Each year, about 200 UCLA women visit the Arthur Ashe Student Health and Wellness Center because they are pregnant.
And, as nurse practitioner and counselor Ann Brooks stated last fall, “Most of the students I talk to terminate the pregnancies.”
It is no surprise that we almost never see a pregnant student on campus. These are our friends: the one we pass by on Bruin Walk, the person sitting next to us in class, the girl in line at the dining hall. In this way, abortion affects us all.
Presidential hopefuls Mitt Romney, Rudy Giuliani and John McCain have all had their pro-life credibility questioned by conservative party members. Giuliani bears the brunt of the scrutiny, and it is no surprise; he himself states that “the present state of the law (on abortion) is not something that I would seek to change.”
On the other side, candidates Hillary Clinton, Barack Obama and John Edwards all unexpectedly decried the Supreme Court’s decision to uphold the congressional ban on partial-birth abortion. This disappointed many moderate and pro-life democrats who, along with the majority of both parties, supported the ban. As represented in Congress, the majority of Americans voted to end the gruesome and inhumane procedure that sucked the brains out of a living, partially delivered, 6-months-or-older baby.
With Republican candidates’ unsure pro-life footing, and without any major Democratic candidate supporting the partial-birth abortion ban, the 2008 presidential election stage is set for unhappy and unheard voters.
Meanwhile, abortion continues to end almost 25 percent of all pregnancies in America , and this tragic surplus of abortions hits close to home on our own campus.
Some abortion doctors continue to practice partial-birth abortion ““ with enough variations from the original procedure that they comply with the ban, but still take the lives of unborn babies that are 6 to 9 months old.

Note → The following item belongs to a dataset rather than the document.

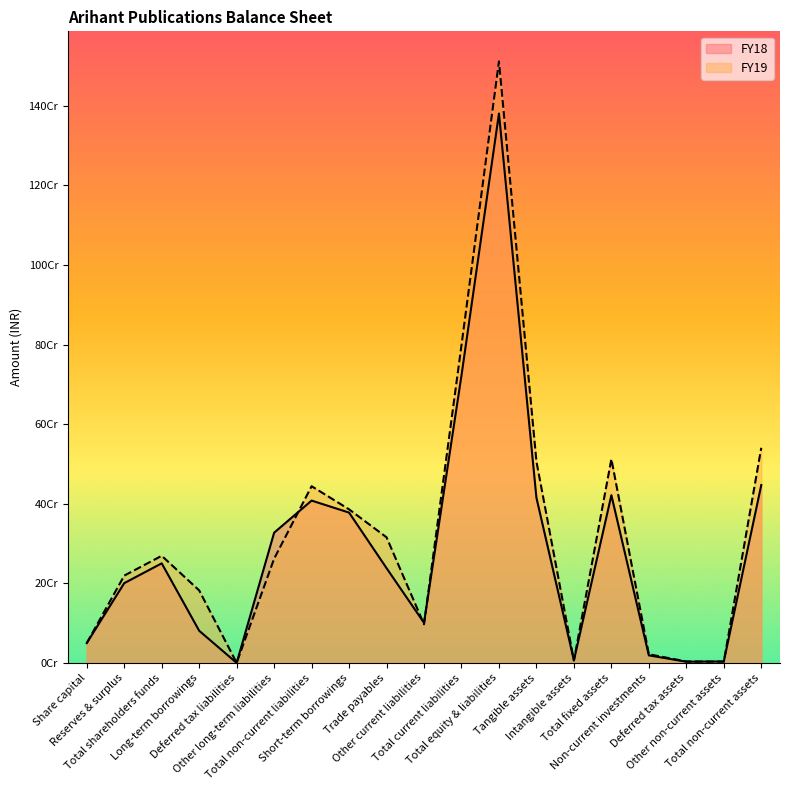

Reading left to right, list all the values displayed in this chart.

FY19: Share capital=49797770	Reserves & surplus=219351674	Total shareholders funds=269149444	Long-term borrowings=182218373	Deferred tax liabilities=0	Other long-term liabilities=261900000	Total non-current liabilities=444118373	Short-term borrowings=385952440	Trade payables=315692530	Other current liabilities=96978031	Total current liabilities=798623001	Total equity & liabilities=1511890818	Tangible assets=506270462	Intangible assets=6066685	Total fixed assets=512337147	Non-current investments=21683466	Deferred tax assets=3595506	Other non-current assets=3014177	Total non-current assets=540630296
FY18: Share capital=49797770	Reserves & surplus=200434788	Total shareholders funds=250232558	Long-term borrowings=80744205	Deferred tax liabilities=0	Other long-term liabilities=327244009	Total non-current liabilities=407988214	Short-term borrowings=377787711	Trade payables=238159634	Other current liabilities=100755147	Total current liabilities=722702492	Total equity & liabilities=1380923264	Tangible assets=415072070	Intangible assets=6458188	Total fixed assets=421530258	Non-current investments=18887014	Deferred tax assets=2960887	Other non-current assets=3617012	Total non-current assets=446995171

According to the Guttmacher Institute, there are 3,700 abortions a day in America. That’s about one abortion every 23 seconds. In the time it took you to read this short paragraph, one more American woman has submitted to an abortion. Over 30 million women in our country are post-abortive, with 1 in every 3 women having had at least one abortion.
With numbers like these, it is no surprise that almost everyone in our society has been affected by abortion personally. This alone is enough to cause voters to care deeply about the abortion issue.
In 1973, the Supreme Court effectively legalized abortion through all 9 months of pregnancy. That was 34 years ago ““ before almost all of us were born. But abortion still demands our attention. Perhaps our inability to resolve the issue is a result of our failure to reduce the 25 percent abortion rate or to make progress by reforming adoption laws.
According to a 2004 Zogby International poll, 56 percent of Americans think that abortion on demand should be illegal. (18 percent said it should never be legal; 15 percent legal for mother’s life only; 23 percent legal only for mother’s life/rape/incest).
As for our peers, Americans 18 to 29 years old are even more against abortion. Sixty percent of us take the pro-life position, including 26 percent who say “never legal.”
Another 61 percent would outlaw abortion after an unborn child’s heart has begun to beat, at 22 days of gestation.
For most Americans, millions of innocent unborn lives are at risk, and the 2008 presidential candidates on both sides should take heed.
We all have the right to vote. Let’s exercise that right, but before we do, let’s research and discuss our positions carefully.
Once we are decided, let’s choose to support the candidates that genuinely represent our views. We owe it to the 200 Bruins that face abortion each year, and we owe it to ourselves. After all, abortion is a life-or-death issue and it isn’t going away.
Rose is a third-year history student.